(REQUIRED ACTION): Copy out the data that comes next, character for character, and leave the images aside.

(EXTRACTED MATERIAL):
=== Section Start ===

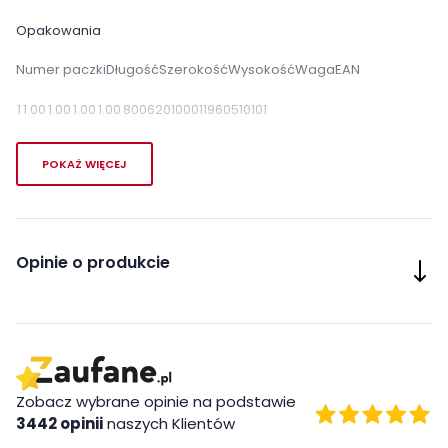
Opakowania
Numer paczkiDługośćSzerokośćWysokośćWagaEAN
1
1.00
1.00
1.00
1.00
800620100011960510101
Cechy charakterystyczne
POKAŻ WIĘCEJ
Kolor ław i stolików
Biały
kawowych:
Brązowy
Orzech
Złoty
Opinie o produkcie
Zobacz wybrane opinie na podstawie
3442 opinii
naszych Klientów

=== Section End ===

(REPLY):
Opakowania
Numer paczkiDługośćSzerokośćWysokośćWagaEAN
1
1.00
1.00
1.00
1.00
800620100011960510101
Cechy charakterystyczne
POKAŻ WIĘCEJ
Kolor ław i stolików
Biały
kawowych:
Brązowy
Orzech
Złoty
Opinie o produkcie
Zobacz wybrane opinie na podstawie
3442 opinii
naszych Klientów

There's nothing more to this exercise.